Table 3 – Differential diagnosis of multiple cerebral infarctions

Generalized atherosclerosis
Endocarditis
Cardiac tumor (myxoma)
Antiphospholipid antibody syndrome
Cholesterol embolization syndrome
Thrombotic thrombocytopenia purpura
Coagulopathy (inherited)
Paraproteinemia
MR angiogram should be considered inferior to a conventional cerebral angiogram and current sequencing techniques may not visualized involvement of smaller arteries. Cerebral angiogram remains an important diagnostic test; but again, the findings are nonspecific and may be mimicked by many other disorders (Table 4).

Table 4 – Disorders with angiographic findings that can simulate vasculitis

Neoplastic angioendotheliosis
Cerebral vasospasm following aneurysmal or traumatic subarachnoid hemorrhage
Advanced atherosclerosis
Multiple arterial dissections
Acute migraine (thunderclap) attack
Fibromuscular dyplasia
Radiation angiopathy
Moyamoya disease
However, many of the angiographic findings can be very suggestive of vasculitis particularly when there is alternating constrictions and obliterations ("cutoffs"), irregularities, and dilations in a beading pattern. These abnormalities are typically in the smaller blood vessels and careful viewing of the smaller branches is necessary to find these abnormalities.

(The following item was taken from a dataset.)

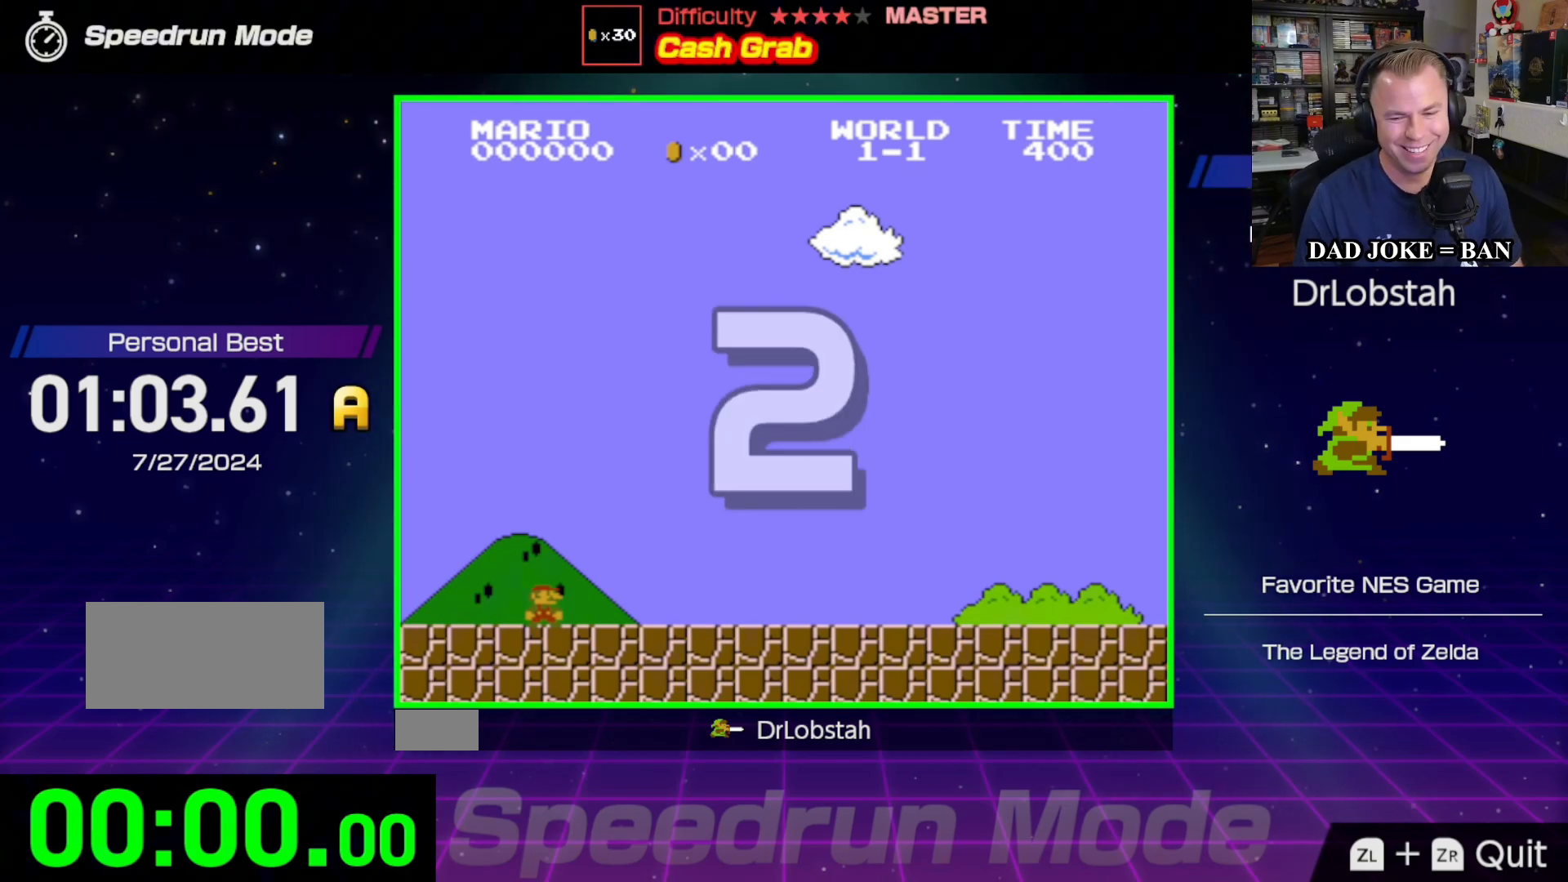
{"buttons": ["B", "DPAD_RIGHT"], "events": [[417, "B", "down"]]}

The utility of cerebrospinal fluid in the diagnosis of central nervous system angiitis is very questionable. Cerebrospinal fluid examination may show entirely normal protein and cell count including at the time of flare-up. However, mildly increased protein can be seen, and some patients have only a mild pleocytosis with less than 20 lymphocytes per cubic mm. CSF is needed to exclude infectious causes of cerebral arteritis and might be found in cultures and serology. Fungi, tuberculosis, and syphilis may all cause a cerebral arteritis that has to be excluded by CSF and other diagnostic tests and is treated differently.

Blood and serology tests are necessary to exclude a connective tissue disorder. This should include antinuclear antibody, rheumatoid factor, antineutrophil cytoplasmic antibodies, sedimentation rate and serology against an immunodeficiency virus, herpes zoster virus, cytomegalovirus, syphilis, and toxoplasma. A drug screen is essential to exclude the recent use of cocaine or amphetamines. Ideally, the diagnosis is confirmed by a brain biopsy. Diagnostic evaluation are shown in Table 5.

Table 5 – Diagnostic tests in CNS vasculitis

· CBC with platelets

· Chemistry

· ESR

· C3/C4, CH-50

· ANCA

· ANA, ds DNA

· Rheumatoid factor

· VDRL

· Hepatitis serology

· Viral serology (HZV, HIV)

· Urine analysis for glomerular red cells

· Cerebrospinal fluid

· Neurophthalmologic evaluation

· MRI with gadolinium

· Cerebral angiogram

· Brain and meningeal biopsy

False negative brain biopsies remain a major problem in its diagnosis; and in some cases, the diagnosis remains probable on the basis of multiple infarction, cerebral angiographic findings, involvement of other arterial territories, and exclusion of an infectious trigger. Generally, temporal artery biopsy is negative in isolated CNS vasculitis.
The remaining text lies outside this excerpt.